Moose Payne, Sid Harneck, Toughie Brashun, and the Bergen County trio Frank Baeli, Herbie Plump, and Millie Bruno, thrilled many a fan as they spun around the Teaneck track.
Antonino Rocca, Gene Stanlee, Tarzan Hewitt, and Skull Murphy are a few who have given wrestling fans their share of excitement. Auto racing fans have had their moments too. In January 1952, Tee-Que midget auto racing made its first showing in the Metropolitan area at the Armory. Tony Bonadies, Tony Romit, and Dick Dowd buzzed around the track at an average speed of 110 miles-per-hour in Tee-Ques.
The speed of the Harlem Globetrotters wasn't quite as fast as the midget racers, but they had enough wizardry to down the Philadelphia Sphas, 72-51, on Nov. 13, 1955, before 4,000 fans.

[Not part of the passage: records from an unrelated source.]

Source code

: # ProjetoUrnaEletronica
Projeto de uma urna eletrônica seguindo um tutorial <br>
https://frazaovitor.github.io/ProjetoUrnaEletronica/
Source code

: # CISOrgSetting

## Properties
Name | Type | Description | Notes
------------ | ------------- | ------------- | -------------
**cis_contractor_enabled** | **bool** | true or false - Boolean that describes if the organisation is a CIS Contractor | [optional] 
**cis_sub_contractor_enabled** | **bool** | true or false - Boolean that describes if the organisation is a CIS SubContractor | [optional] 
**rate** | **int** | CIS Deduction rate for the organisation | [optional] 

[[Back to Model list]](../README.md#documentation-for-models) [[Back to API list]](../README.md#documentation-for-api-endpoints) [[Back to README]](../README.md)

In the other half of the double-header the Washington Generals beat the Boston Whirlwinds, 73-56, despite a 23 -point performance by the Whirlwind's Bevo Francis.
On March 1 and 15 back in 1953, the Jersey Titans downed the Elmire Colonels, 81-76, and the Wildes-Barre Barons, 99-93, Sherman White, Ed. Warner, Gerry Calabrese, and George Kaftan are a few of the stars who have played on the Armory court.
Jack Kramer, Pancho Segura, Don Budge, Frank Sedgeman, and Tony Trabert are a few of the professional tennis players who thrilled crowds at the Teaneck area. any one who sat in the Armory on Feb. 16, 1953, is not likely to forget the titanic struggle between Jack Kramer and Frank Sedgeman. Sedgeman defeated Kramer 10-12, 10-8, and 12-10 in an 2-hour match of 62 games before 3,000 delirious fans.
Other past events at the Armory include dog obedience shows, expositions, food shows, track meets, boat shows, and bingo. Bingo games are best remembered for the traffic jams they created when the thousands in attendance started home.
Completed in April of 1938, the Armory, built at a total cost of $950,000 of which $475,000 was a Public Works Administration grant, was erected to house a National Guard unit in the Bergen area. It has fulfilled this purpose, but it will best be remembered by many as the Madison Square Garden of Bergen County.